Adolescence can be a difficult time for many teens, and for singer Sam Smith, it was marked by painful physical changes and bullying. Smith discussed their experiences as a young teenager on the latest episode of Penn Badgley’s podcast “Podcrushed.”
“I had surgery on my chest when I was 13 years old, because I had a growing chest,” Smith told Badgley, referencing a procedure they first discussed publicly in 2019. “There were all sorts of reasons why, but mainly, I was just getting so teased, I couldn’t go swimming in school, and getting changed in the locker room was hell. So I got liposuction when I was 13 years old.”
Smith, who identifies as nonbinary and queer, praised their parents for being “hugely supportive of the whole thing, because they just saw how much it was crippling everything about me.” Smith described the “brutal” years attending Catholic school at age 12, saying they were “so obviously gay,” popular, “really chubby, round and pink,” and comfortable with their queerness after coming out to a female friend at age 10.
Despite this, Smith said their weight was a constant source of distress. “My queerness was something that I could handle and could have a grasp on, but my weight as a kid was the hardest thing for me in school and, weirdly, the thing I got teased most about,” Smith said.
Smith recalled struggling with food and body image. “The liposuction, it worked, but it was also a nightmare because they gave me a bandage,” Smith said, describing a bra-like garment they were supposed to wear for a month during recovery but ended up wearing for nearly a year. “If I wore the bandage, it meant that I would get to the front of the lunch queue,” Smith said. “So I just kept this bandage on for nearly a year, and I’d be like, ‘Oh, don’t come close to me,’ and then I’d just get first at lunch and I’d eat more and eat more and eat more… so the surgery never really worked because I just love food.”

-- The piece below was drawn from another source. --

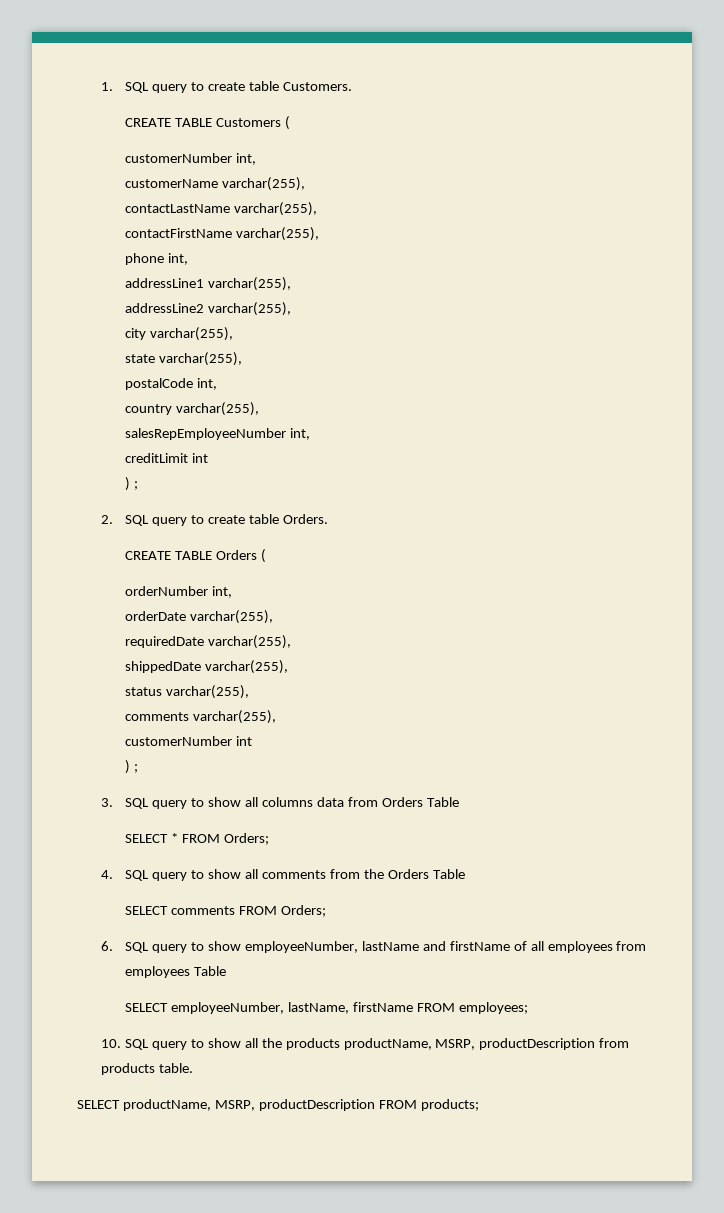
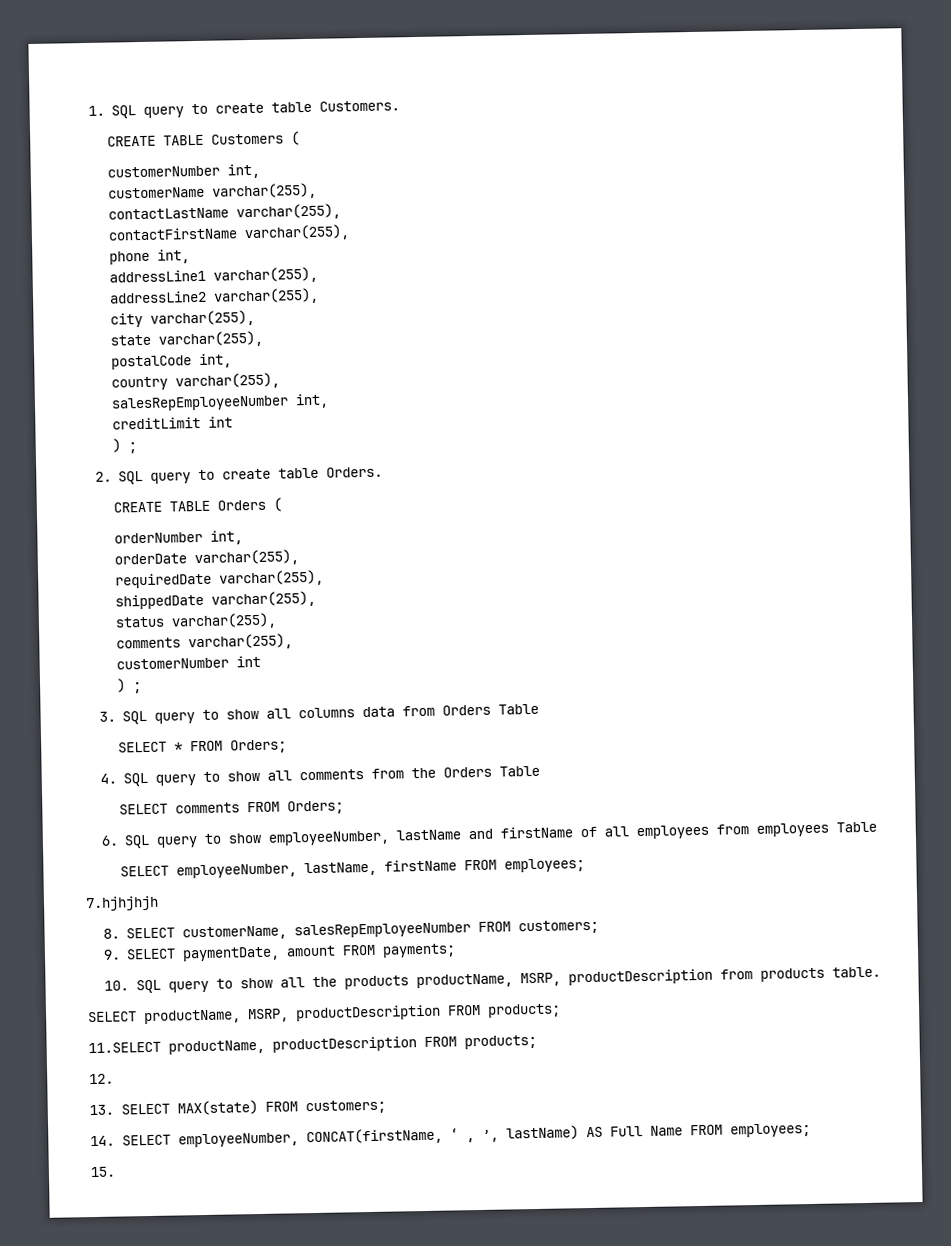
(528, 1008) none -> [85,895,159,912] [103,919,600,941] [103,943,457,962] // 7.hjhjhjh // 8. SELECT customerName, salesRepEmployeeNumber FROM customers; // 9. SELECT paymentDate, amount FROM payments;
(479, 1105) none -> [88,1034,537,1055] [89,1073,114,1085] [89,1099,386,1116] [90,1123,811,1148] [90,1166,115,1178] // 11.SELECT productName, productDescription FROM products; // 12. // 13. SELECT MAX(state) FROM customers; // 14. SELECT employeeNumber, CONCAT(firstName, ‘ , ’, lastName) AS Full Name FROM employees; // 15.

Smith has spoken publicly about body image struggles before, including in a 2019 social media post in which they described avoiding photos without a shirt early in their career. “In the past, if I have ever done a photo shoot with so much as a T-shirt on, I have starved myself for weeks in advance and then picked and prodded at every picture and then normally taken the picture down,” Smith wrote at the time, adding that support from fans has helped them be more open about these issues.
Smith is scheduled to begin a 12-show “To Be Free” residency at the Warsaw in New York City on Nov. 26, followed by a 20-night residency at the Castro Theatre in San Francisco.